Exercise aim >> For the entries below, repeat exactly each line starting with the one that contains "### Minimum (Testing)" and going on through the one that contains "- PostgreSQL: Dedicated server or cluster", and no others.

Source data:
__________

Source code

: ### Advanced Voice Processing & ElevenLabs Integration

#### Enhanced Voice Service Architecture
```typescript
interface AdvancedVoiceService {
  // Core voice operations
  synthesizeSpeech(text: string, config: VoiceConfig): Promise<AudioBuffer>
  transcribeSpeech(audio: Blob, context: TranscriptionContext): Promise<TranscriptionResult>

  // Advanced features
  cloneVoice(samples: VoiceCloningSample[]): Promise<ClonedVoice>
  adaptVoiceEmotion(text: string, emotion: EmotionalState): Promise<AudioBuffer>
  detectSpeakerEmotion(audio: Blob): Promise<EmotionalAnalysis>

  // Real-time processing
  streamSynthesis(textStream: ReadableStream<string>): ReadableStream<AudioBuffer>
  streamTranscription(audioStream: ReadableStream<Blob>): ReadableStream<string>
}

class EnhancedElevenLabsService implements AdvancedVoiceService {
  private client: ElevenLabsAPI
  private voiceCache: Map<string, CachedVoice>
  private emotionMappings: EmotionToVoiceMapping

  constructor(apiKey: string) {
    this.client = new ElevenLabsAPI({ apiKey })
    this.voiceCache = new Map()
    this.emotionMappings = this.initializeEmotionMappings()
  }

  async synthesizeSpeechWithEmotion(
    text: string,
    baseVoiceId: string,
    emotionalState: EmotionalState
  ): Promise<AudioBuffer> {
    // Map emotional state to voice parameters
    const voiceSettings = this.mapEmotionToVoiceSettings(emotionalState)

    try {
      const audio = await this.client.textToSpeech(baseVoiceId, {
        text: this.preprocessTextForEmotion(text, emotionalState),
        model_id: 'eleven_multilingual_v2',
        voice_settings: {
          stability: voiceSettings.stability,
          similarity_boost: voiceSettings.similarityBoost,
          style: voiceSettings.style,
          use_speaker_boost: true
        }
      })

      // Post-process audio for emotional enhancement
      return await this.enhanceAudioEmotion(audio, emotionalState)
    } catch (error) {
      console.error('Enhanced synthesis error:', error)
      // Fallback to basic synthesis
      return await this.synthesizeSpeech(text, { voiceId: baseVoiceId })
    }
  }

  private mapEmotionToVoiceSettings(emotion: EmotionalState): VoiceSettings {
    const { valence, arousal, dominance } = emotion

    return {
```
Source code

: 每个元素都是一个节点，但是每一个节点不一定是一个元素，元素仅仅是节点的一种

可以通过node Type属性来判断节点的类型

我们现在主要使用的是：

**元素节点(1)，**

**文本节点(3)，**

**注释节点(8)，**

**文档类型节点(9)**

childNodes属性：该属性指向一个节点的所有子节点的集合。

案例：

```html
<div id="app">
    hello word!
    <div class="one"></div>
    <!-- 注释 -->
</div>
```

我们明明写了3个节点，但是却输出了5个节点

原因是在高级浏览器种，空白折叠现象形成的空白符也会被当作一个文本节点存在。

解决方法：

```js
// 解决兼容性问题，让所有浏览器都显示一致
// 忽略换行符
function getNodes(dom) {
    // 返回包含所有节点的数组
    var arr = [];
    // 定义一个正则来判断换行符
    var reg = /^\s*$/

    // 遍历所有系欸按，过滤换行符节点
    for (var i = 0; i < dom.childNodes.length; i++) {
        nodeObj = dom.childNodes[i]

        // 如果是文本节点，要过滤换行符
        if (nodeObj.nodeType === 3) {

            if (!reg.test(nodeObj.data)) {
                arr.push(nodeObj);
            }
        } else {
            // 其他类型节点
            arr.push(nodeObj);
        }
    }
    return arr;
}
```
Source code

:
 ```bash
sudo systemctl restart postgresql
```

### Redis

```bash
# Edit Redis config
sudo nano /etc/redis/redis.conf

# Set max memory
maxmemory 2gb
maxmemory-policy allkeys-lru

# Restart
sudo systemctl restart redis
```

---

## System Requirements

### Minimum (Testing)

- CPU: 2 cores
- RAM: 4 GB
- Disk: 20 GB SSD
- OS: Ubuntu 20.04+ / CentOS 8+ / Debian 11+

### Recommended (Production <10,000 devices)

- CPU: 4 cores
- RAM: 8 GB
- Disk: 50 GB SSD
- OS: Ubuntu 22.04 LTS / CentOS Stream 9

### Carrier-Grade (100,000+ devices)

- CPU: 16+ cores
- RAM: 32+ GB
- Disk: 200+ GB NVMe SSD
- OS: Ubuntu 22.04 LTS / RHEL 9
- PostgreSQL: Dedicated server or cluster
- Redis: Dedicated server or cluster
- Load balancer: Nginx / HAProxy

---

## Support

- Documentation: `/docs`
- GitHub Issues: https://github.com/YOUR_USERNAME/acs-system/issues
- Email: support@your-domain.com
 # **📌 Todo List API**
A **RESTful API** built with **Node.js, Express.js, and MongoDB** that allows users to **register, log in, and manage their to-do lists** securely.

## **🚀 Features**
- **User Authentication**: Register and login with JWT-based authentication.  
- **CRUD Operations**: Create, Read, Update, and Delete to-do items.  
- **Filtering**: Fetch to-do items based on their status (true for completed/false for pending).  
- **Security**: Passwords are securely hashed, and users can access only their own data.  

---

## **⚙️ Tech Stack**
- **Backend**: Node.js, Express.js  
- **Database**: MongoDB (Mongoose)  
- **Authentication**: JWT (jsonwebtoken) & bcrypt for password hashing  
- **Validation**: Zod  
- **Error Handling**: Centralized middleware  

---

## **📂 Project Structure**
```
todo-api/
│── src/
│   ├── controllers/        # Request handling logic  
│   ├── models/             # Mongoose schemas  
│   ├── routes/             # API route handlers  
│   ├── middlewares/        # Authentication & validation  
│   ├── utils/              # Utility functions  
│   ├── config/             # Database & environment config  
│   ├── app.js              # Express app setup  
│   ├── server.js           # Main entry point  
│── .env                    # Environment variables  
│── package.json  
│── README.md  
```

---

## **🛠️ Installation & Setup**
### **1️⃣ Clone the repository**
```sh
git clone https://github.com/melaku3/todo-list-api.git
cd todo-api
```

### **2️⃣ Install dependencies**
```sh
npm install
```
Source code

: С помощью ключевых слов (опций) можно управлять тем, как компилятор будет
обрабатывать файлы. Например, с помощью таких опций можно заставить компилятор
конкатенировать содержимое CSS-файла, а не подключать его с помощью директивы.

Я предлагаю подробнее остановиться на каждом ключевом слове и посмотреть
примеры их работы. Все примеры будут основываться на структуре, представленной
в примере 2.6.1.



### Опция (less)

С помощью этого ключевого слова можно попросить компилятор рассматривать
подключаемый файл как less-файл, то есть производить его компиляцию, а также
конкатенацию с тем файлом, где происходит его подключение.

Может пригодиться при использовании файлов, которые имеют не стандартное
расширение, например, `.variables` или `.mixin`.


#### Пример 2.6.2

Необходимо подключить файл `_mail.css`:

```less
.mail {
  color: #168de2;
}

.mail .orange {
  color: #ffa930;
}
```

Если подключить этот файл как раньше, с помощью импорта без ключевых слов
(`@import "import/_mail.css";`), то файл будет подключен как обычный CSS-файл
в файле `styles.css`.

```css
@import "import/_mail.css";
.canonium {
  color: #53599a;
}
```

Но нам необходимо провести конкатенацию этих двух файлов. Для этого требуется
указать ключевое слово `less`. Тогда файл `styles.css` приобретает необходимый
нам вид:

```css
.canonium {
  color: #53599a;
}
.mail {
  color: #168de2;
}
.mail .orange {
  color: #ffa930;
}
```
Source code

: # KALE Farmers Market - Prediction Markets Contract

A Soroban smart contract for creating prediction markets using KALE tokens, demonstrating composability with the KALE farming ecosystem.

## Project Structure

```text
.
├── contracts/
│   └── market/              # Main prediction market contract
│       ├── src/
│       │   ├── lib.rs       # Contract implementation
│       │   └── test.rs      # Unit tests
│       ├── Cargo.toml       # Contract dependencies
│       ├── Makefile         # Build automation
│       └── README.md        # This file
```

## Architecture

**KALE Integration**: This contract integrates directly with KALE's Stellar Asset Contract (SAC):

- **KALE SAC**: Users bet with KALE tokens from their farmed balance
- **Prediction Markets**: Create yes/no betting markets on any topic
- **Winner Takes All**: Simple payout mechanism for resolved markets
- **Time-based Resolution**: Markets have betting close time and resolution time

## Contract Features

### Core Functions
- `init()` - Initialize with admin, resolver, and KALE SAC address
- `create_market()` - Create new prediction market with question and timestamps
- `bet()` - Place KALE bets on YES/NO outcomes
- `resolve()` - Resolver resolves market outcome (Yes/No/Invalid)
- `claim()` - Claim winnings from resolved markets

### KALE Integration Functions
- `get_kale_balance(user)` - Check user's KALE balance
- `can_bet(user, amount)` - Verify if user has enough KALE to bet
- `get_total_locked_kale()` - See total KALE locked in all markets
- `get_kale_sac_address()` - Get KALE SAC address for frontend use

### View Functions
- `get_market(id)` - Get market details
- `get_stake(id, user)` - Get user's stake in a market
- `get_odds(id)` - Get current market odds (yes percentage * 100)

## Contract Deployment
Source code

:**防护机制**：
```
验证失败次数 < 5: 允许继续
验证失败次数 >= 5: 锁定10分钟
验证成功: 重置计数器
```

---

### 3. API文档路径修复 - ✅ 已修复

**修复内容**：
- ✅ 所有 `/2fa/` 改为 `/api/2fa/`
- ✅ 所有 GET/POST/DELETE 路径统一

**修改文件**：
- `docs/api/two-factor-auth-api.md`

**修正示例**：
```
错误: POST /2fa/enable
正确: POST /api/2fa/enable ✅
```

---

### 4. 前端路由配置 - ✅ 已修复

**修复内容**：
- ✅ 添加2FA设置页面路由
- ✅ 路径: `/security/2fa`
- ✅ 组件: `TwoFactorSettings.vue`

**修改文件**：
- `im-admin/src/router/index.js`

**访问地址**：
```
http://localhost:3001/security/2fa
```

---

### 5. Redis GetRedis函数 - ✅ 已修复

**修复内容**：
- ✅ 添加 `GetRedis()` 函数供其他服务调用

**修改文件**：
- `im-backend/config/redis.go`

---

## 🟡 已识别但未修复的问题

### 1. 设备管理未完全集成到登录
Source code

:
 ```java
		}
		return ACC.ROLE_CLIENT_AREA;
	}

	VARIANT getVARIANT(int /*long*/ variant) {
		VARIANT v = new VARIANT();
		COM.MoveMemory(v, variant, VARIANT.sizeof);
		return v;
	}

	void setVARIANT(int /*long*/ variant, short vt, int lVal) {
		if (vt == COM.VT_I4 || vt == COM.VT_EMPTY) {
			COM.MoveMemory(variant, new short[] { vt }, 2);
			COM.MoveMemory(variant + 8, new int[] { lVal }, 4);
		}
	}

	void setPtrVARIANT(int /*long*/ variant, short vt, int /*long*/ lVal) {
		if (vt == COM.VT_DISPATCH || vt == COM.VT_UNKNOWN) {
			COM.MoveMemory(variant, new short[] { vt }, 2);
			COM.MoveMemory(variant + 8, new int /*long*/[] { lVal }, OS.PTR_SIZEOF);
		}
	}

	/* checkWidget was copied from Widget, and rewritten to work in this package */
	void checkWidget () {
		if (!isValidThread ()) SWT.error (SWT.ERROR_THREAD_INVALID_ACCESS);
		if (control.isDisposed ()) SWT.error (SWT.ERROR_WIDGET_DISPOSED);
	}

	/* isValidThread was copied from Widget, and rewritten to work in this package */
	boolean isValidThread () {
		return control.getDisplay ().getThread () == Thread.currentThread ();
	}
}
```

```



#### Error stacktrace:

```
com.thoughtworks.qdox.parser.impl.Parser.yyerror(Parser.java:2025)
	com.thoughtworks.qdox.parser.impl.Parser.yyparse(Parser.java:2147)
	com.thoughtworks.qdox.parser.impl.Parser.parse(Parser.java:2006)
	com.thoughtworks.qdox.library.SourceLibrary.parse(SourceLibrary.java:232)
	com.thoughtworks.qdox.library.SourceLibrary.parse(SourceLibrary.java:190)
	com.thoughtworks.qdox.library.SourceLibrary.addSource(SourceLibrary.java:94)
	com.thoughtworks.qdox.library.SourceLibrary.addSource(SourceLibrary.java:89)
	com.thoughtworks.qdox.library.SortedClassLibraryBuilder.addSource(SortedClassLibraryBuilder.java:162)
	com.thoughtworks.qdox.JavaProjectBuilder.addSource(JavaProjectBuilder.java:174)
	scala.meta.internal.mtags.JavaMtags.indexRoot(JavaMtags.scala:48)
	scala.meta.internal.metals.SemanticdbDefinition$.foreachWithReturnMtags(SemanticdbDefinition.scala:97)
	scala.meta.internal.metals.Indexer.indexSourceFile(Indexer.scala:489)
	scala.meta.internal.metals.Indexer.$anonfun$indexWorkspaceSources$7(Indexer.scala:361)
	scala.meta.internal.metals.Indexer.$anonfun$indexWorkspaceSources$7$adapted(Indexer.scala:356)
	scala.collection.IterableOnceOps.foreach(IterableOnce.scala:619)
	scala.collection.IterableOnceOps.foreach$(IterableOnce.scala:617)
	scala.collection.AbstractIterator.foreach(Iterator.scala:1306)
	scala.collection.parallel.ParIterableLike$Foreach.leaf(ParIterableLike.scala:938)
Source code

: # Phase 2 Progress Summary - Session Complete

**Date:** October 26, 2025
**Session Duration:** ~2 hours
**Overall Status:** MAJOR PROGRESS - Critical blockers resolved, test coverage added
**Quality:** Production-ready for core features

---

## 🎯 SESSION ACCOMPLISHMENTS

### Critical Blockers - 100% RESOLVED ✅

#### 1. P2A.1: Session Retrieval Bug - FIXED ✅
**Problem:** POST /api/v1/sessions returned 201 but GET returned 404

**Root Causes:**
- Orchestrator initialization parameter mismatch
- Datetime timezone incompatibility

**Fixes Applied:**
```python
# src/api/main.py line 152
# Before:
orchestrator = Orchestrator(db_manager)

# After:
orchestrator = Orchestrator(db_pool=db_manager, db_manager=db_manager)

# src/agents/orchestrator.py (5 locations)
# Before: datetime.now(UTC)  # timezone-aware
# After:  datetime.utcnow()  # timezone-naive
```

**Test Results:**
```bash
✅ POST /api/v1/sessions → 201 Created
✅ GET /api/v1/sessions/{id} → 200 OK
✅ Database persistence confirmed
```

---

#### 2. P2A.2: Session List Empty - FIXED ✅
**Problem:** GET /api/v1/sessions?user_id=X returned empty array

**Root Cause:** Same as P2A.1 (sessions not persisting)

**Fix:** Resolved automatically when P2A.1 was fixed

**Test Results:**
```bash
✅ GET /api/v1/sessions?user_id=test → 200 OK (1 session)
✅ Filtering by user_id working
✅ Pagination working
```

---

__________

The completed task >>
### Minimum (Testing)

- CPU: 2 cores
- RAM: 4 GB
- Disk: 20 GB SSD
- OS: Ubuntu 20.04+ / CentOS 8+ / Debian 11+

### Recommended (Production <10,000 devices)

- CPU: 4 cores
- RAM: 8 GB
- Disk: 50 GB SSD
- OS: Ubuntu 22.04 LTS / CentOS Stream 9

### Carrier-Grade (100,000+ devices)

- CPU: 16+ cores
- RAM: 32+ GB
- Disk: 200+ GB NVMe SSD
- OS: Ubuntu 22.04 LTS / RHEL 9
- PostgreSQL: Dedicated server or cluster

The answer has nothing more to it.